* [WHAT YOU SHOULD DO]
Going line by line through the records below, count those containing the word "with", then give only the count.

*** TASK INPUT Section Begins ***

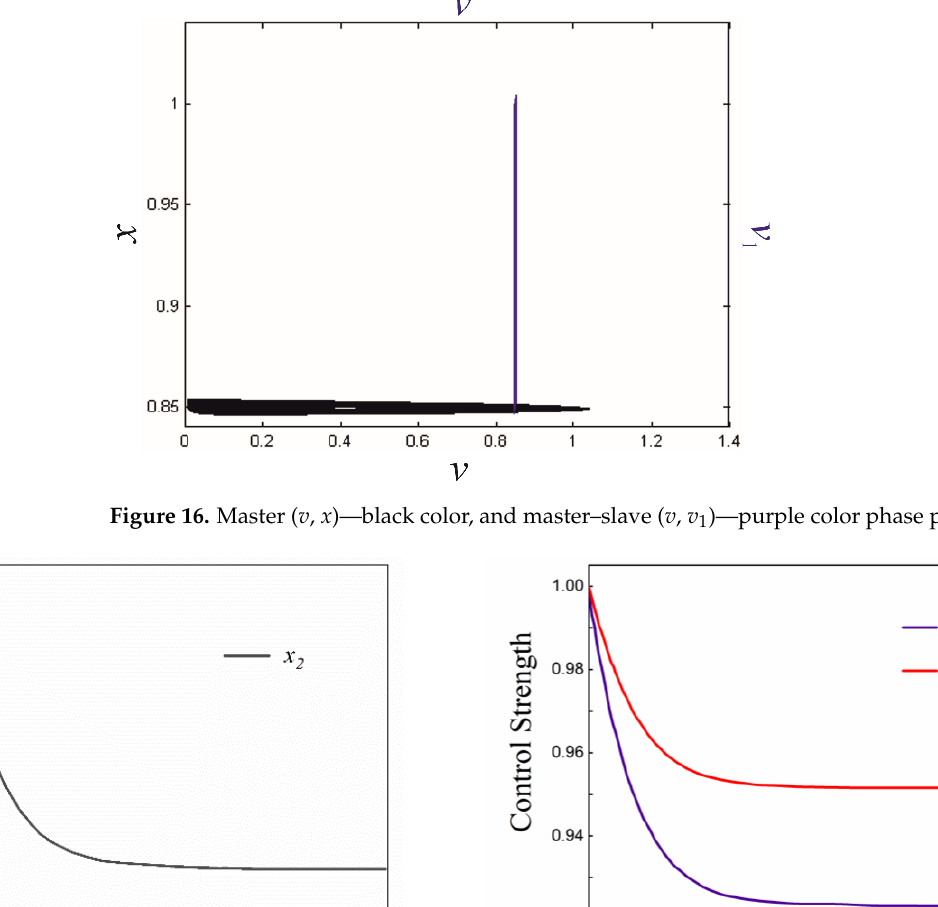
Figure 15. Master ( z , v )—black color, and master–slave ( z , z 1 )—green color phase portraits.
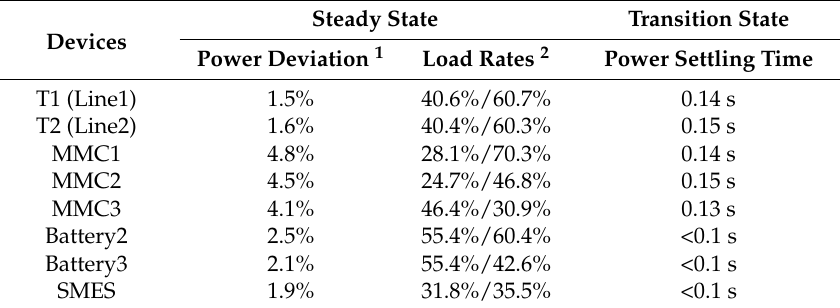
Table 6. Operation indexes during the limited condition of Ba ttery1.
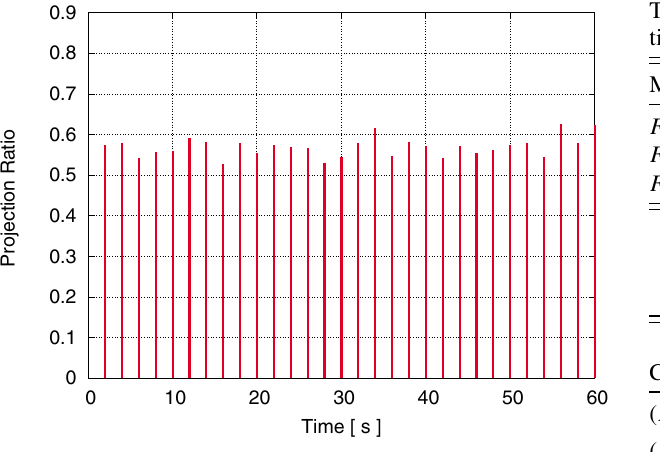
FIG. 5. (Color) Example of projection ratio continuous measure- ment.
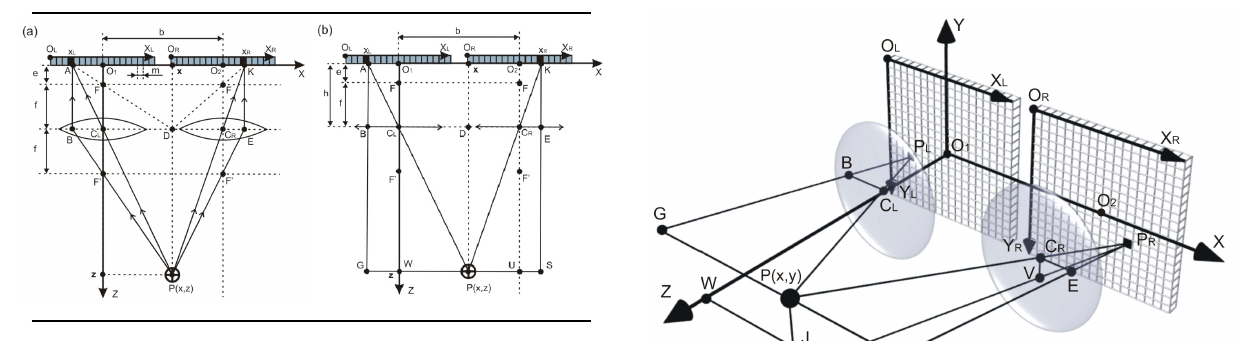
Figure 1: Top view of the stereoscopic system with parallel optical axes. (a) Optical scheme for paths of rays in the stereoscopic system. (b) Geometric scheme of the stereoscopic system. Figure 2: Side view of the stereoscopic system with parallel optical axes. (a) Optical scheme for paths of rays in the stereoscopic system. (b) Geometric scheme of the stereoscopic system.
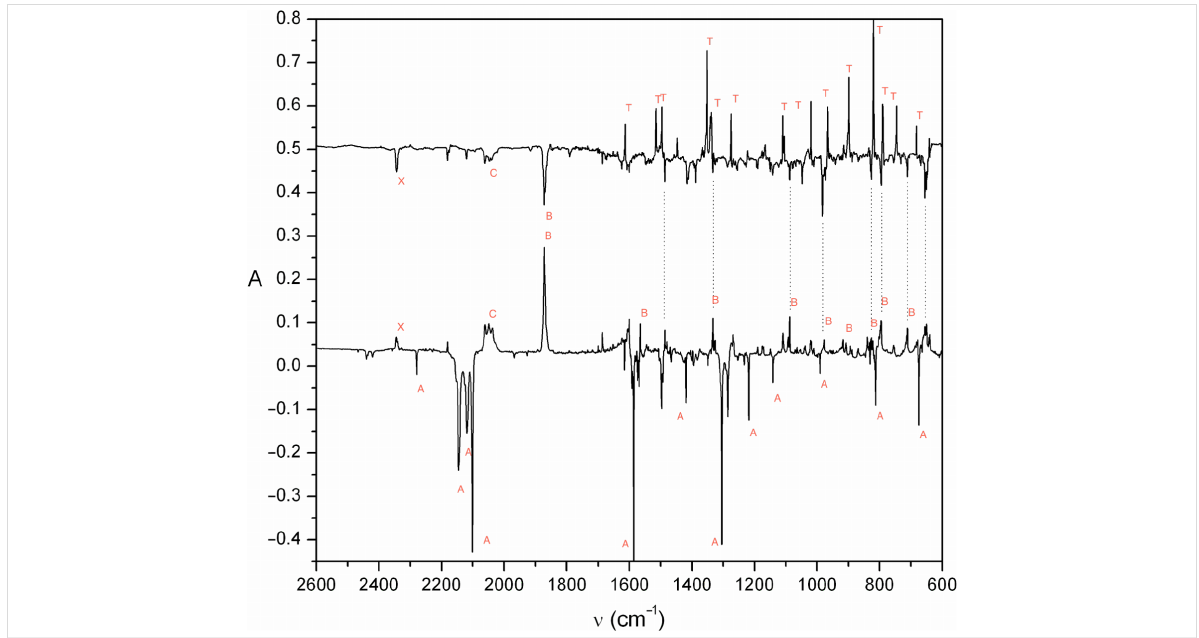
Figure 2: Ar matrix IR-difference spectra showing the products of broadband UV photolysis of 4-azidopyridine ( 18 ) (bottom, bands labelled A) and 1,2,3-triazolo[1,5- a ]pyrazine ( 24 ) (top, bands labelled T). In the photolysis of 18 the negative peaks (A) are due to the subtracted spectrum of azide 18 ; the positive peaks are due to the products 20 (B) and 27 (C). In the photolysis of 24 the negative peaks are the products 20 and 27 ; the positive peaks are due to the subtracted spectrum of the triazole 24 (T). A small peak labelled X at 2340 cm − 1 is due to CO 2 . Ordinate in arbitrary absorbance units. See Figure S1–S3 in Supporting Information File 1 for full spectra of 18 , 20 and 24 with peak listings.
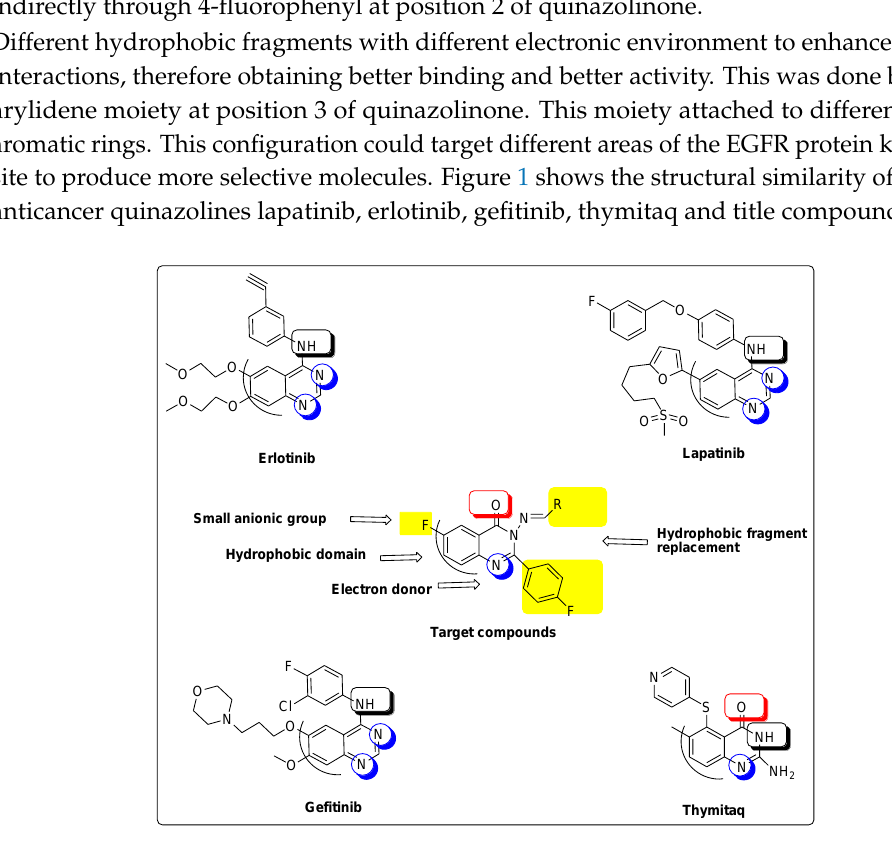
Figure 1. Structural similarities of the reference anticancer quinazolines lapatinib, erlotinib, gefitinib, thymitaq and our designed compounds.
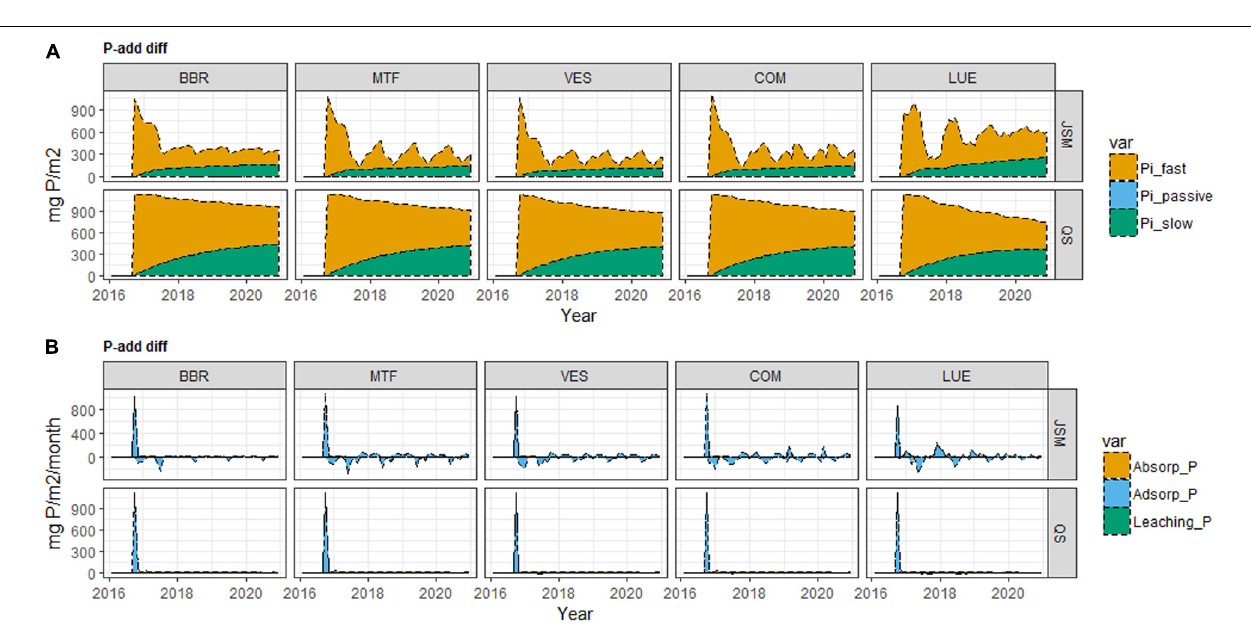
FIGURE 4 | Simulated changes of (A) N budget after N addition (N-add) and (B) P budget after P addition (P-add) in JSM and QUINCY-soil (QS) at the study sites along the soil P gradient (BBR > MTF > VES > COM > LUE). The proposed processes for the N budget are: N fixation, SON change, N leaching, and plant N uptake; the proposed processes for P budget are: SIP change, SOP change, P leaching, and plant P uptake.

*** TASK INPUT Section Ends ***

* [RESPONSE TO THE EXERCISE]
2